Omar Suleiman – Schach oder Macht?

Retourkutschen und Diffamierungen sind in diesen Tagen Teil des politischen Tauziehens am Nil. Jeder Kandidat wird von den Medien auf Herz und Nieren geprüft – und wenn nötig, helfen die rivalisierenden Lager nach, um den jeweils anderen in einem besonders schlechten Licht darzustellen.

Besonders betroffen: der Mubarak-Intimus Omar Suleiman. Gegen die Bewerbung des 75-jährigen ehemaligen Vizepräsidenten zogen am vergangenen Freitag zehntausende Islamisten auf den Tahrir-Platz und hängten in der Kairener Innenstadt kaum weniger Plakate auf, die dessen Konterfei nebst Davidstern zeigten. Die Botschaft: Omar Suleiman hat nicht nur das Blut hunderter Ägypter an den Händen, sondern paktiert auch mit dem ungeliebten Nachbarn. Tatsächlich gilt der im irakischen Bagdad geborene ehemalige israelische Verteidigungsminister Benjamin Ben-Eliezer als persönlicher Freund Suleimans.

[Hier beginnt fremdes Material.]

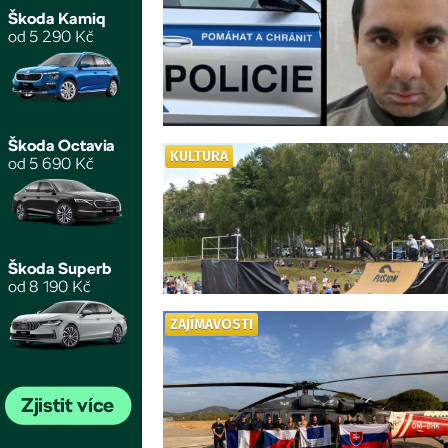
KULTURA
ZAJÍMAVOSTI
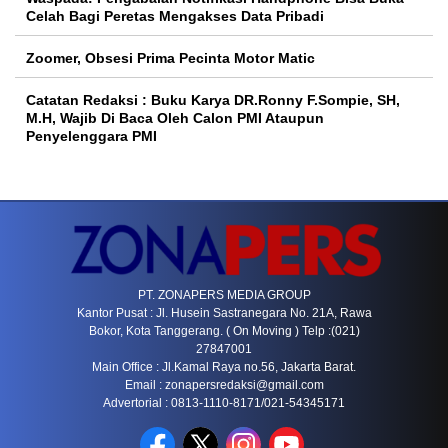
Celah Bagi Peretas Mengakses Data Pribadi
Zoomer, Obsesi Prima Pecinta Motor Matic
Catatan Redaksi : Buku Karya DR.Ronny F.Sompie, SH,
M.H, Wajib Di Baca Oleh Calon PMI Ataupun
Penyelenggara PMI
PT. ZONAPERS MEDIA GROUP
Kantor Pusat : Jl. Husein Sastranegara No. 21A, Rawa
Bokor, Kota Tanggerang. ( On Moving ) Telp :(021)
27847001
Main Office : Jl.Kamal Raya no.56, Jakarta Barat.
Email :
zonapersredaksi@gmail.com
Advertorial : 0813-1110-8171/021-54345171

Sollte dieser nicht wieder zu seinem Lieblingshobby, dem Schachspielen, zurückkehren, sondern von seinem Recht Gebrauch machen und binnen  48 Stunden gegen die Entscheidung der Hohen Wahlkommission sein Veto einlegen, um doch noch bei den am 23. Mai beginnenden Wahlen teilnehmen zu können, müsste jedoch auch noch der herrschende Militärrat mitspielen.

Diesem obliegt es, einen vom ägyptischen Parlament am Donnerstagabend verabschiedeten Gesetzesentwurf zu unterschreiben, der die Vizepräsidenten und Ministerpräsidenten der vergangenen zehn Jahre Mubarak von der Wahl ausschließt. Und damit auch Omar Suleiman.